Bruce Zoecklein honored with emeritus status

Bruce Zoecklein

Bruce Zoecklein

BLACKSBURG, Va., Oct. 29, 2010 – Bruce Zoecklein, professor of food science and technology in the College of Agriculture and Life Sciences at Virginia Tech, has been conferred the “professor emeritus” title by the Virginia Tech Board of Visitors.

The title of emeritus may be conferred on retired professors and associate professors, administrative officers, librarians, and exceptional staff members who are specially recommended to the board of visitors by Virginia Tech President Charles W. Steger. Nominated individuals who are approved by the board of visitors receive an emeritus certificate from the university.

A member of the Virginia Tech community since 1985, Zoecklein has made significant contributions as head of the Enology-Grape Chemistry Group through research, teaching, and Extension.

○ ○ ○ ○ ○

__What to do__. From the news item on Bruce Zoecklein's emeritus title, copy word for word the passage that opens with the words containing "The title of" and closes with "teaching, and Extension.". The lines after this point come from a different source.

○ ○ ○ ○ ○

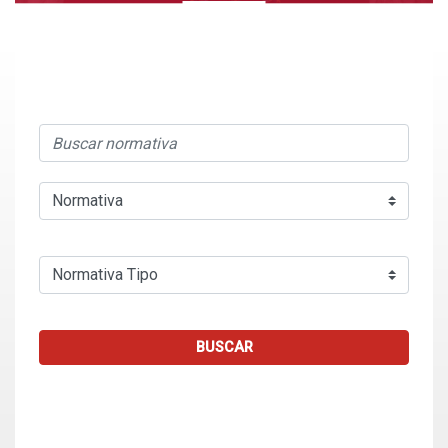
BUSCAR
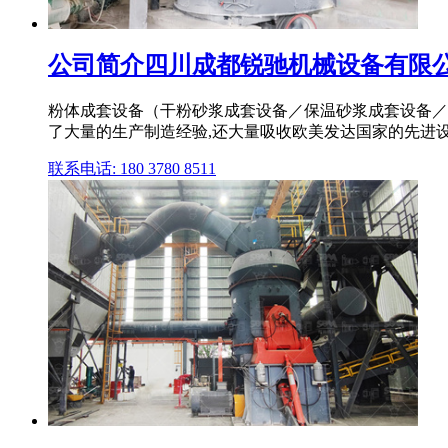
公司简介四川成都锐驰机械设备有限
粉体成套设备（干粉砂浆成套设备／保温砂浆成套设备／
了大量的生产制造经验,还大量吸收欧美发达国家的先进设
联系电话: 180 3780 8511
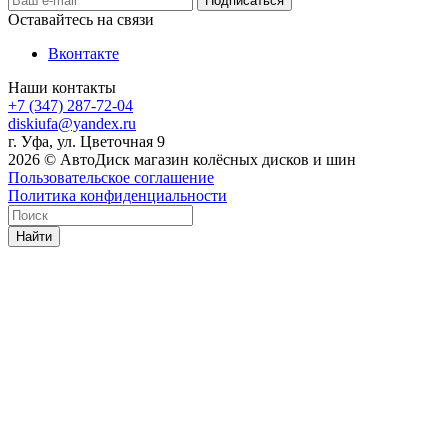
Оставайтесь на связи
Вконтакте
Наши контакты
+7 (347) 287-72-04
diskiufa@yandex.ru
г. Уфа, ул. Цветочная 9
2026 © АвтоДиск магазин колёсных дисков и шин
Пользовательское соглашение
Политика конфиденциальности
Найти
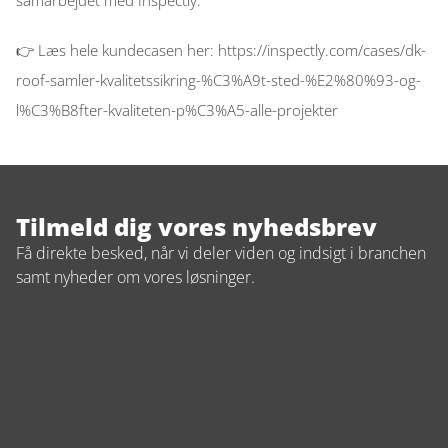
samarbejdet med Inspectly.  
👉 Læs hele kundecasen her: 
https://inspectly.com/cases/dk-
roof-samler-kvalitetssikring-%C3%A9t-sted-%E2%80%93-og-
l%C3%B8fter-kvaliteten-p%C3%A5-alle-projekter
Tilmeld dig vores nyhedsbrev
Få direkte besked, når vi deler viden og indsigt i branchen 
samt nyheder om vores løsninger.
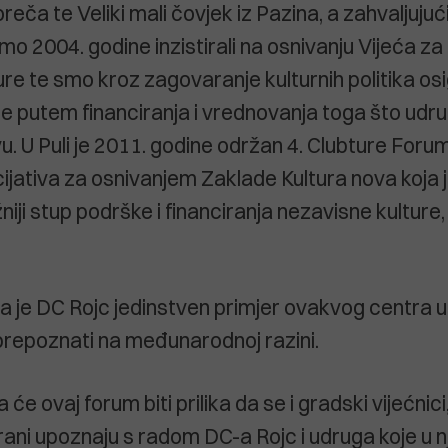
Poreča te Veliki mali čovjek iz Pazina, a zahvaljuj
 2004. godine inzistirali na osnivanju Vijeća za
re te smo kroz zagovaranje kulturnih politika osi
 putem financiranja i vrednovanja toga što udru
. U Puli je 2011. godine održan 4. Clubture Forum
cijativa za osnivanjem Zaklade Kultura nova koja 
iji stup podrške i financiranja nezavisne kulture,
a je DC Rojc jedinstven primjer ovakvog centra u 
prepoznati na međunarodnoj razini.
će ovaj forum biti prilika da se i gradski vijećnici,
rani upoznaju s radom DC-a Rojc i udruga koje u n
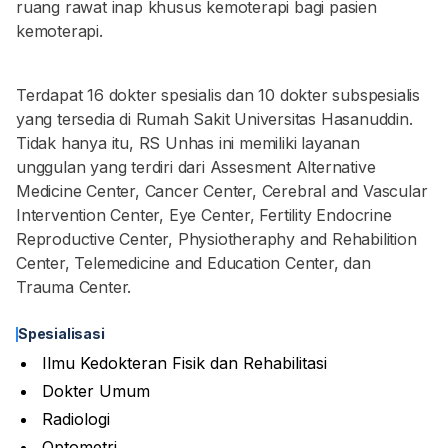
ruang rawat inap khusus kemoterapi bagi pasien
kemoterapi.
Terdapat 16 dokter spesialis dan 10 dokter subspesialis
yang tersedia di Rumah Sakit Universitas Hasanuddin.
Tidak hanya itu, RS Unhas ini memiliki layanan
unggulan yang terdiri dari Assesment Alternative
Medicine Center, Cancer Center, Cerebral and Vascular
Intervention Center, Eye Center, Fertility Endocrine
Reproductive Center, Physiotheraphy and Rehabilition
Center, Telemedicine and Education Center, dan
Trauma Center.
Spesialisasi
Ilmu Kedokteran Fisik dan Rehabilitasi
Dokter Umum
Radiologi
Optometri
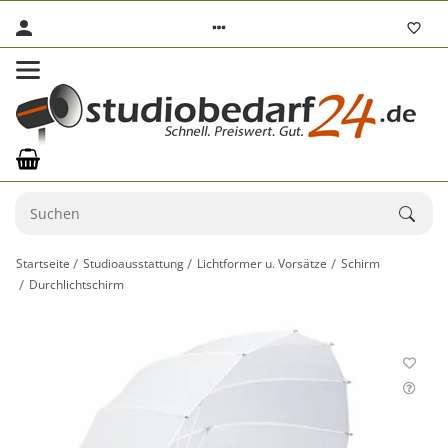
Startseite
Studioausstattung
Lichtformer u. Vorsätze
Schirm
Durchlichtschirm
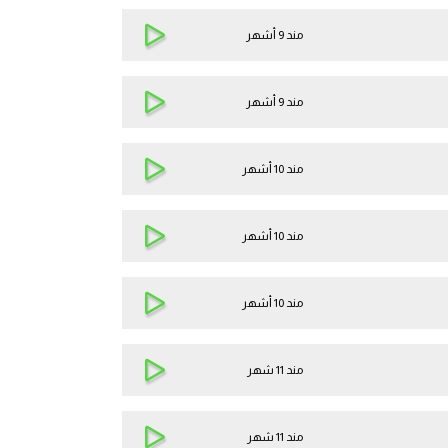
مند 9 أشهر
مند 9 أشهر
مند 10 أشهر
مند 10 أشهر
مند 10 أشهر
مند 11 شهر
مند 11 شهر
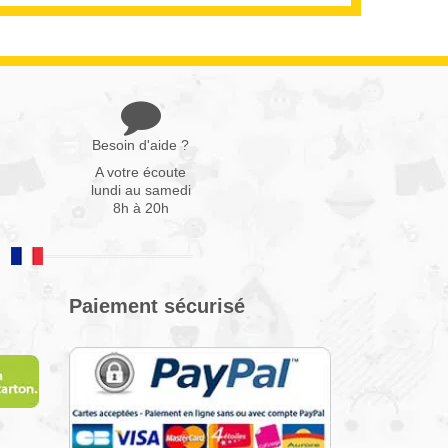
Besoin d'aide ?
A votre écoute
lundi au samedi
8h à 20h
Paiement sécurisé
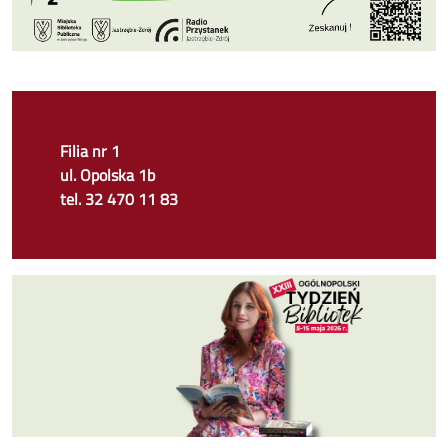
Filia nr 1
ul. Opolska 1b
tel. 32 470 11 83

○ ○ ○ ○ ○

__Exercise result__.
The title of emeritus may be conferred on retired professors and associate professors, administrative officers, librarians, and exceptional staff members who are specially recommended to the board of visitors by Virginia Tech President Charles W. Steger. Nominated individuals who are approved by the board of visitors receive an emeritus certificate from the university.

A member of the Virginia Tech community since 1985, Zoecklein has made significant contributions as head of the Enology-Grape Chemistry Group through research, teaching, and Extension.